On April 29, 1990, Montgomery struck out all three batters on nine total pitches in the eighth inning of a 5–2 win over the Texas Rangers; he became the ninth American League pitcher and the 23rd pitcher in major-league history to accomplish an immaculate inning.

In 1993, Montgomery saved 45 games, tying Dan Quisenberry for the Royals' team record and tying him for the league lead with Duane Ward of the Toronto Blue Jays. That year he won the American League Rolaids Relief Man Award. Montgomery was also an All-Star in 1992, 1993, and 1996.

In 1998, Montgomery collected 36 saves and was named Kansas City Royals Pitcher of the Year following the season. Montgomery lost effectiveness during the 1999 season, which he finished with 12 saves and a 6.84 ERA. He retired following the season, and was inducted into the Royals' Hall of Fame in 2003, his first year of eligibility.

==Personal==
Following his career, Montgomery appeared in an instructional video titled The Fundamentals of Pitching with Jeff Montgomery.

Montgomery is involved in many business interests, among them serving as a Vice-President of Union Broadcasting in Overland Park, Kansas , a suburb of Kansas City.

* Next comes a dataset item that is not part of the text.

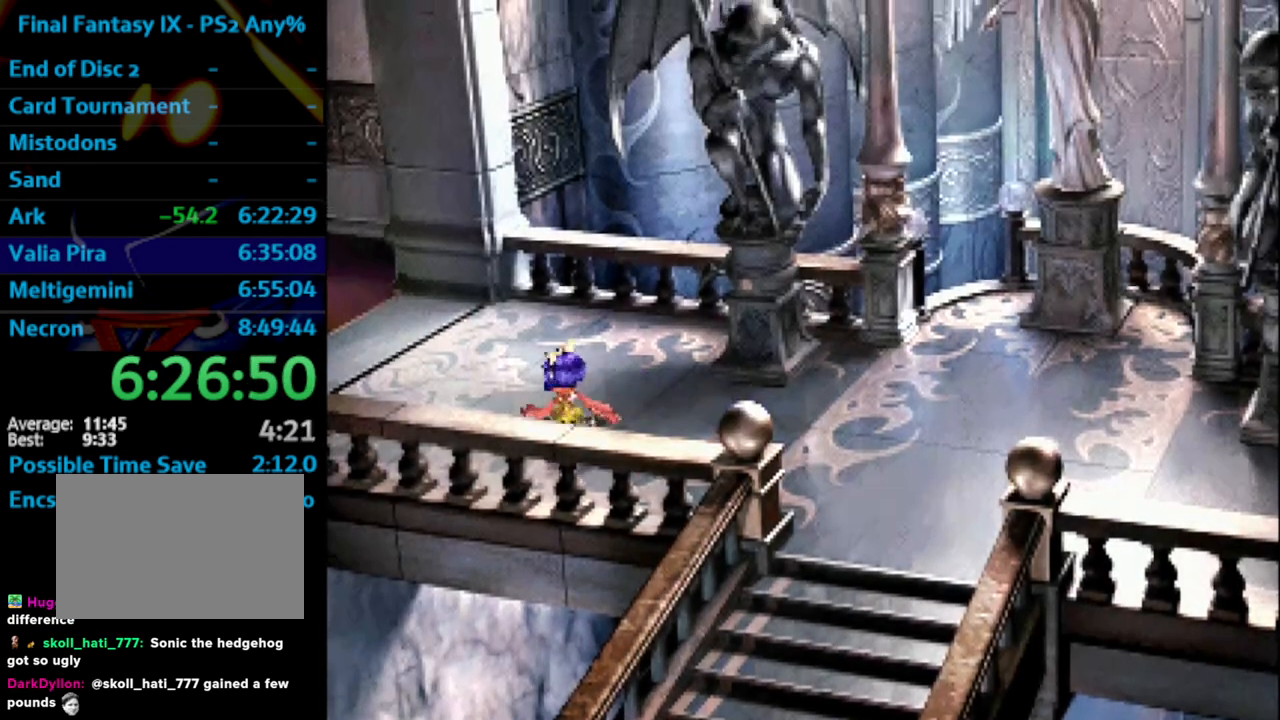
{"buttons": ["DPAD_LEFT"], "left_stick": "center", "right_stick": "center", "events": []}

He often contributes his baseball analysis to Union Broadcasting's sports wing, 810 WHB. Jeff lives with his wife Tina and four children. He has two daughters, Ashleigh and Kathryn and two sons, Connor and Spencer.

In 2010, Montgomery was hired by Fox Sports Kansas City, where he serves as an analyst on the Royals Live pregame show and in the broadcast booth on select game telecasts.